§ WORK INSTRUCTIONS
Please transcribe all of the lines below word for word, leaving out the pictures.

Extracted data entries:
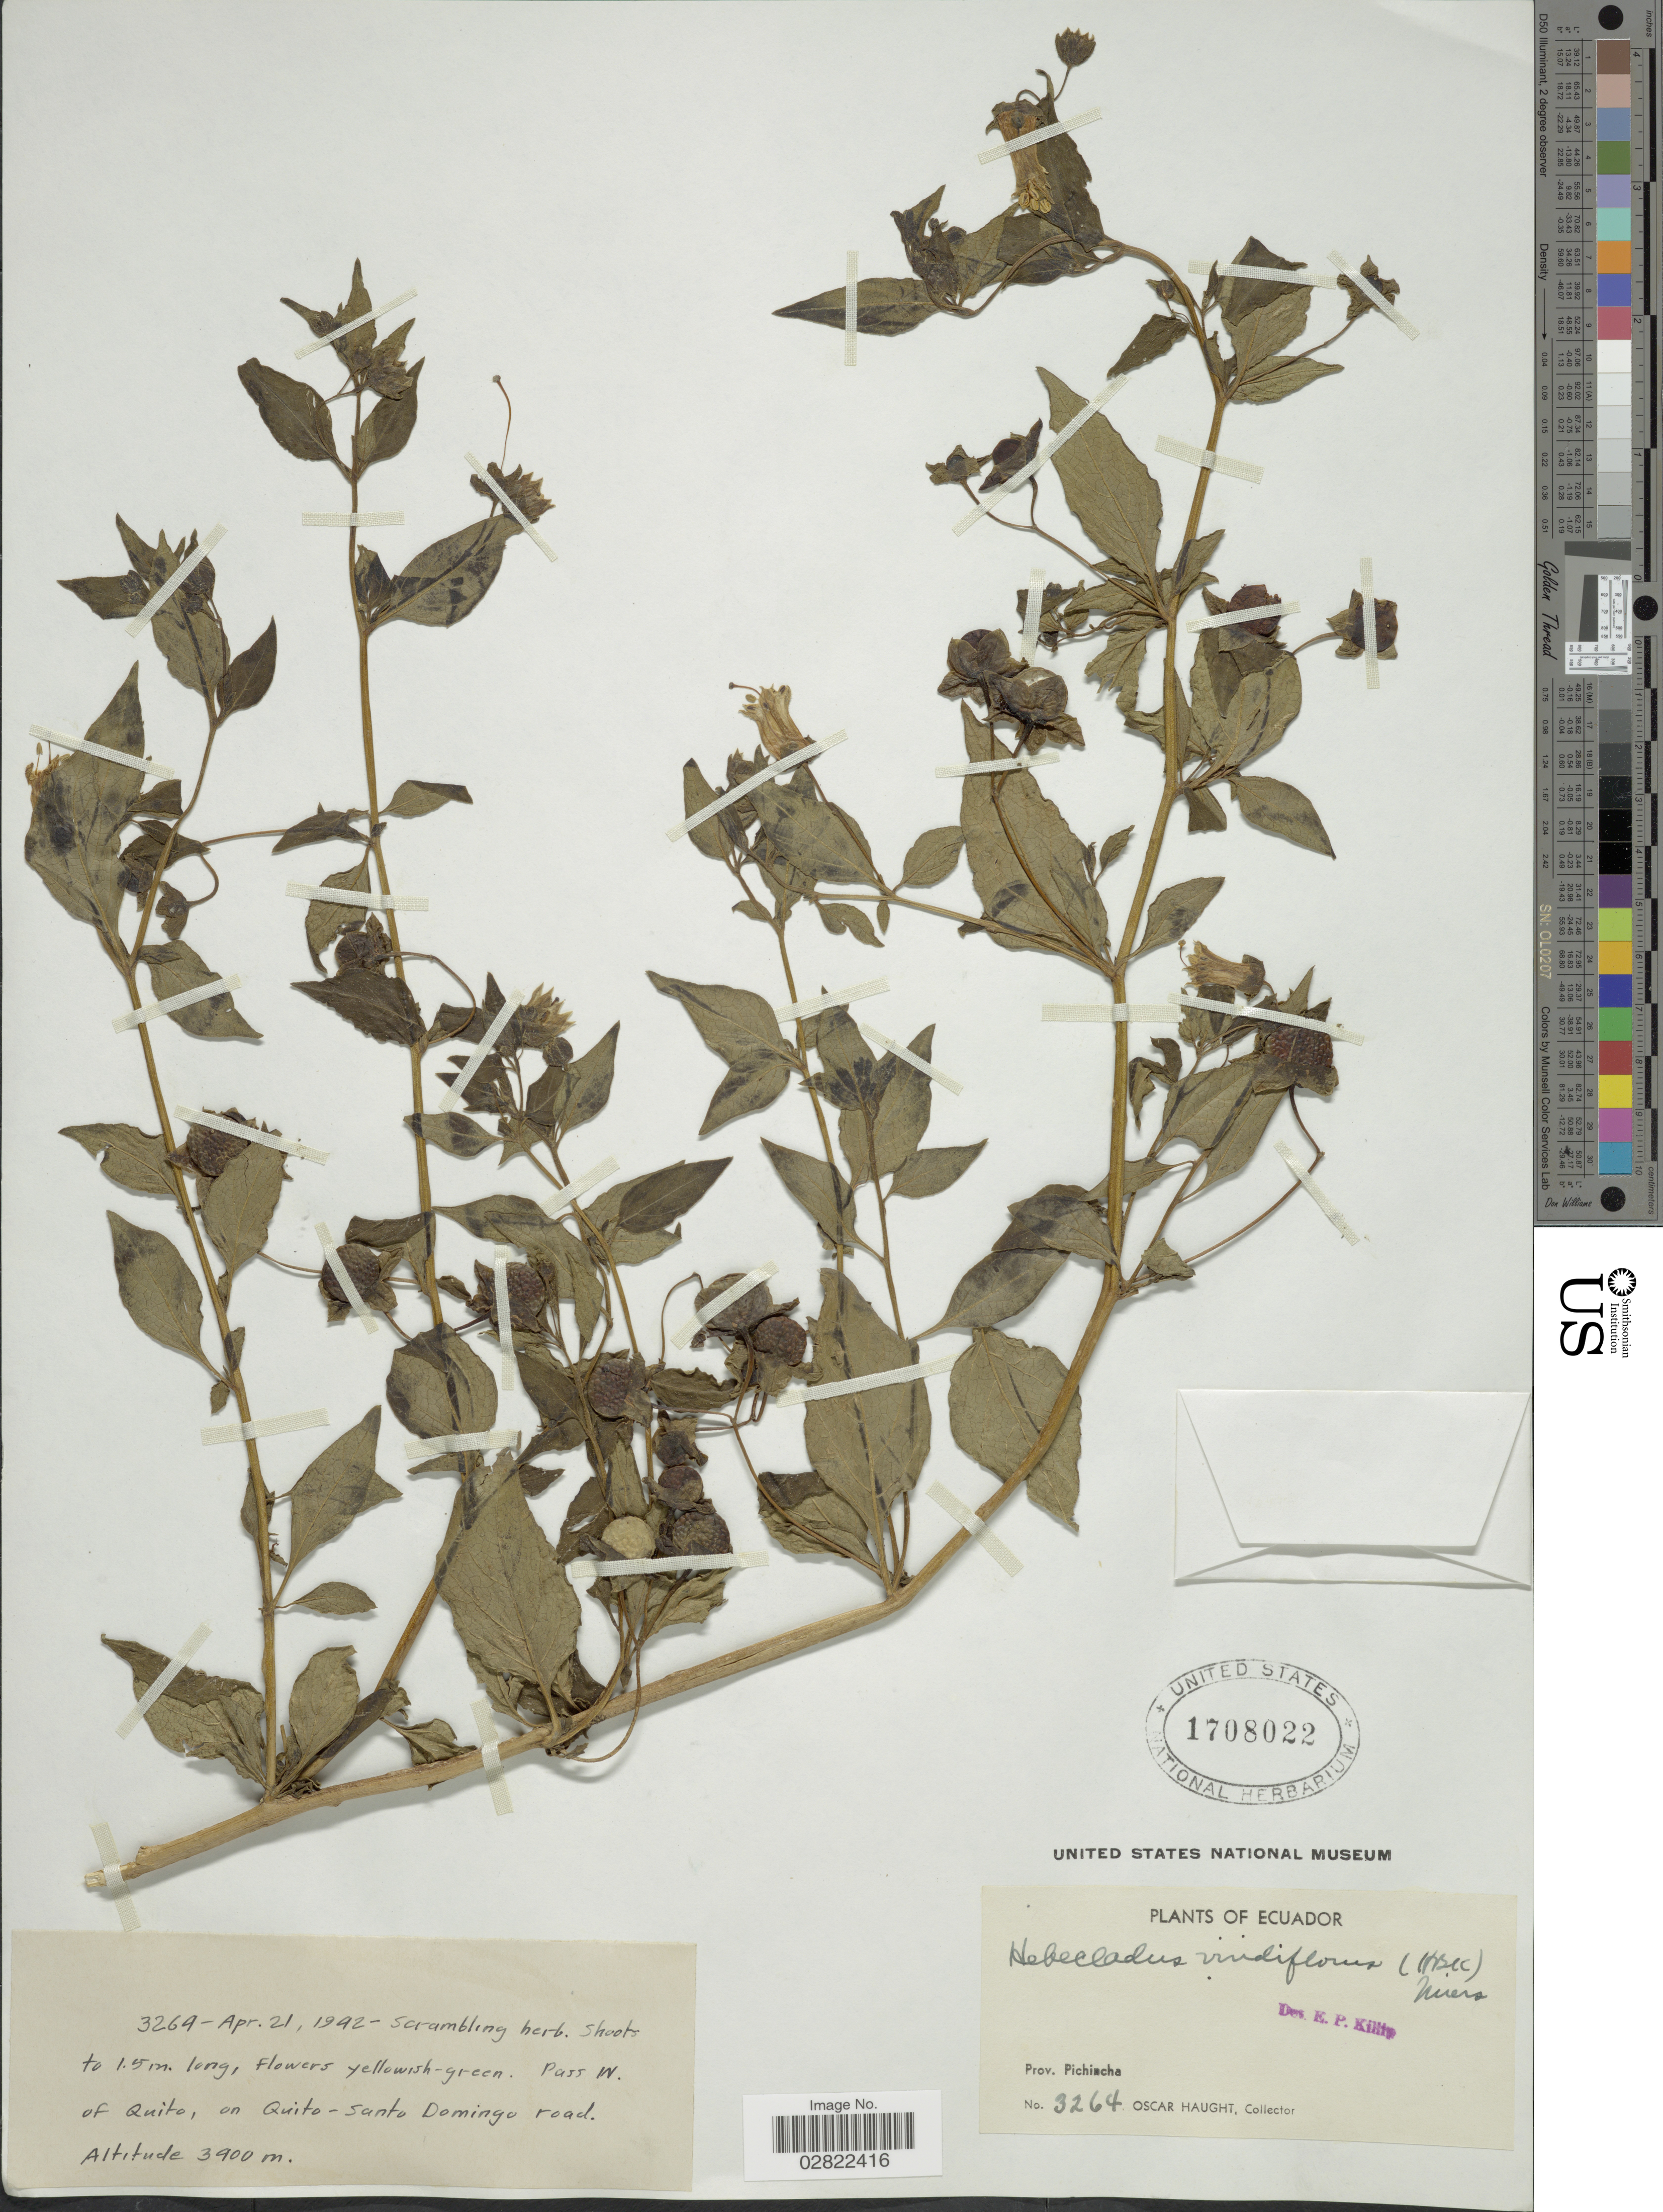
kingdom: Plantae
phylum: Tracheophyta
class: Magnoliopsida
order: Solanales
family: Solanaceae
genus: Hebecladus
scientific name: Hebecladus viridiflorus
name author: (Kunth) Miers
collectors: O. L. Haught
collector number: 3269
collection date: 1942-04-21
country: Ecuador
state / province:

§ SOLUTION TO THIS TASK
kingdom: Plantae
phylum: Tracheophyta
class: Magnoliopsida
order: Solanales
family: Solanaceae
genus: Hebecladus
scientific name: Hebecladus viridiflorus
name author: (Kunth) Miers
collectors: O. L. Haught
collector number: 3269
collection date: 1942-04-21
country: Ecuador
state / province:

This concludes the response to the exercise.